The relationship of these theoretical structures to the real world makes a number of assumptions which are not always met. An alternative to fighting with theoretical statistics is to use methods which turn the sample you have into the population of interest.

You create an empirical distribution by resampling from the existing distribution.

Computers, with a little bit of grunt, makes sampling to empirical distributions quite effortless.

There are a number of ways to create these empirical distributions so that you can test hypotheses and establish confidence intervals. Each has its own place in the scheme of things

Example

You have data on two groups of students (Full time and Part time) showing their rating of your performance as a lecturer. The class is small and you only have 13 and 11 in the two groups.

You want to test for a difference between the two groups even though you know the samples are biased and small.

You use a computer intensive method - probably a permutation test.

Basic methodology

  1. Calculate a conventional statistic for the difference between the groups.

  2. Use a systematic randomisation approach
    • Extract two samples from the existing samples
    • Recalculate the statistic for the new samples
    • If the new statistic is greater than or equal to the original statistic
        Update a counter NGE

  3. Update a counter to give the count of permutations PERMS

  4. When all permutations have been completed
      Divide the NGE count by the PERMS count
The figure obtained in Stage 4 is seen as the probability value used in hypothesis testing or confidence interval calculation.
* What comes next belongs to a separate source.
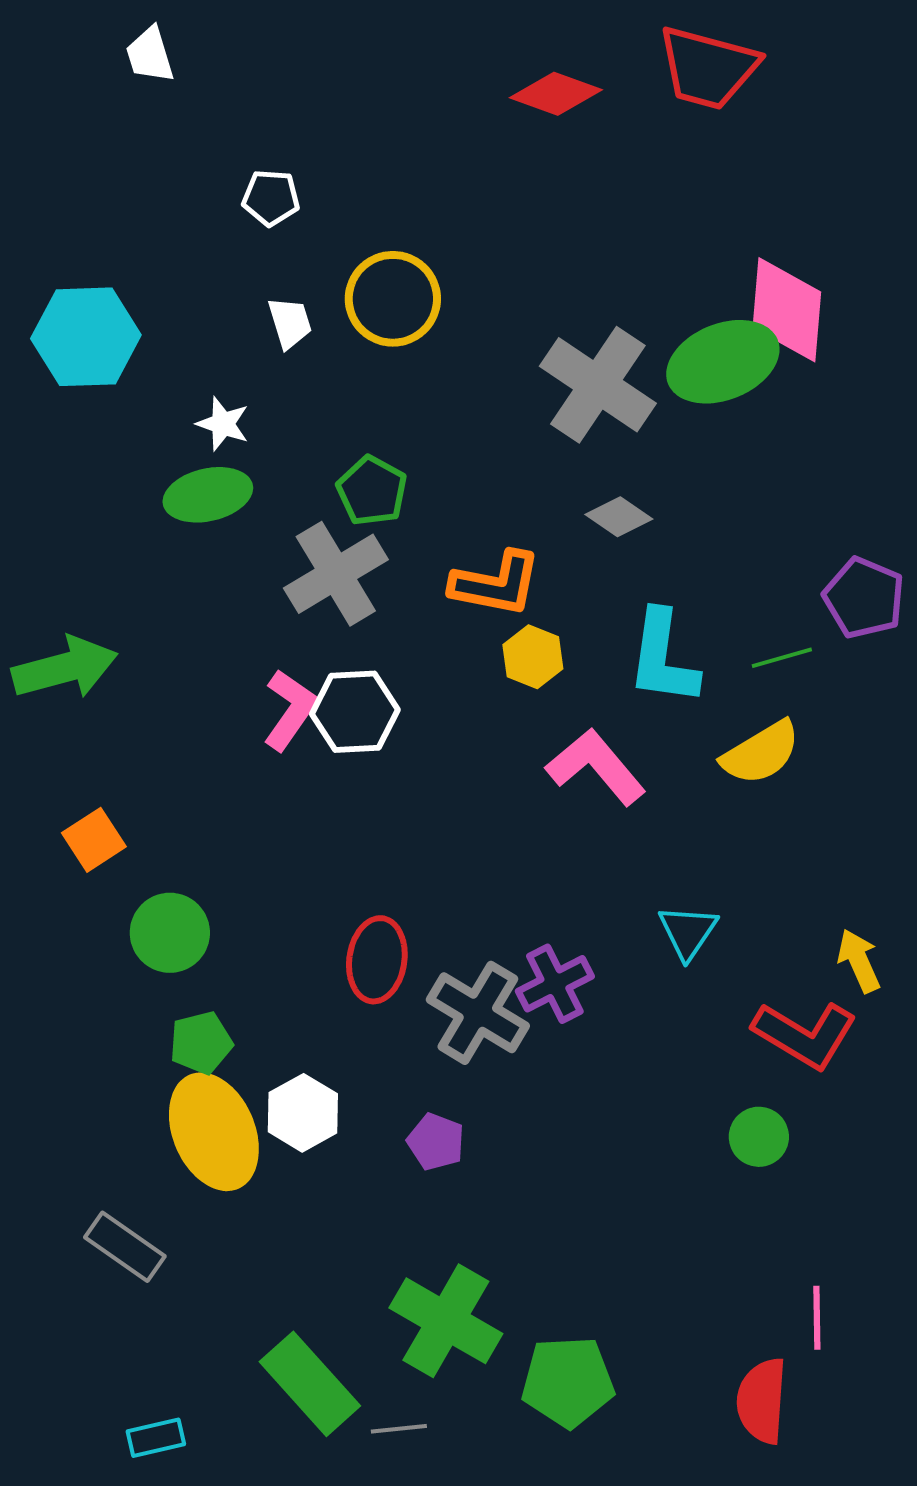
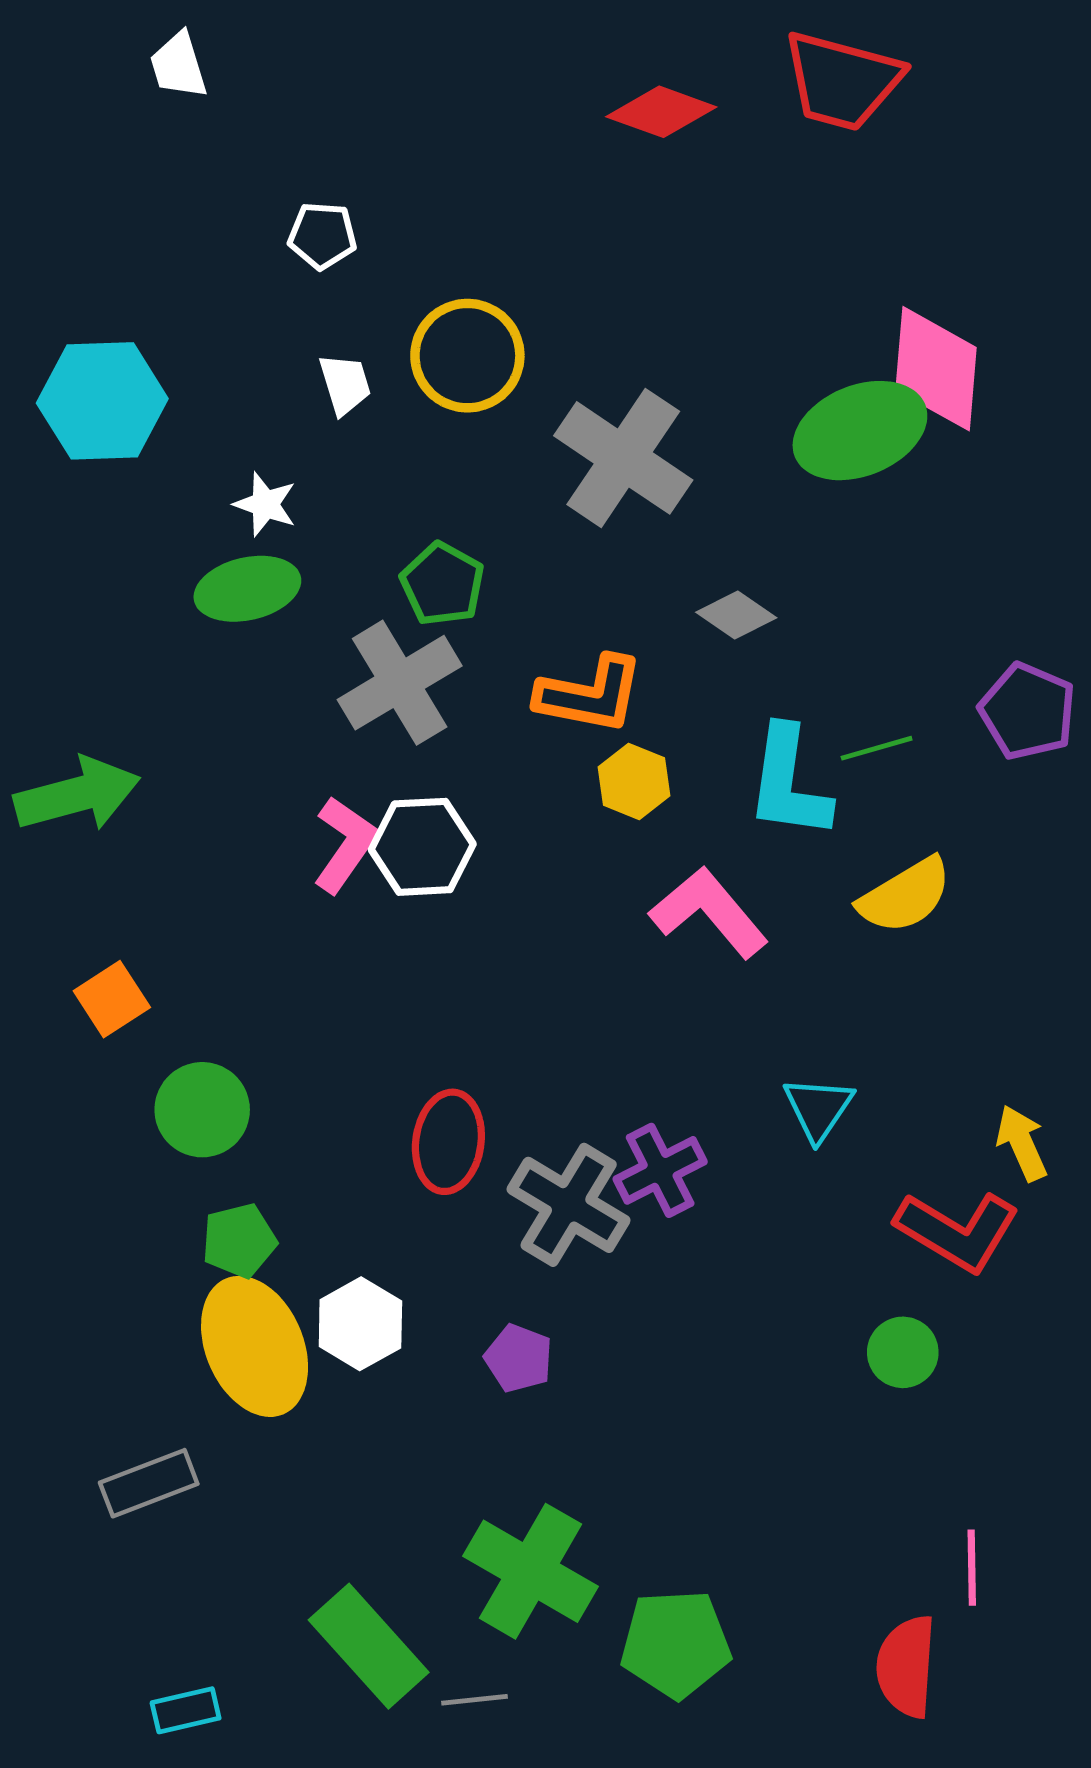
gray cross: (598, 385) -> (623, 458), moved
green line: (782, 658) -> (877, 748), moved
gray rectangle: (125, 1247) -> (149, 1483), turned -56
For example, if the NGE/PERMS = 0.025 and you were using a rejection level of 0.05, you would be able to reject the null hypothesis (from the original example) that there was no difference in performance rating by part and full time students.

Empirically, what you have shown is that it is very unlikely within your mini-population that the difference you found is a usual occurrence. It occurs infrequently when you rearrange the sample in different ways.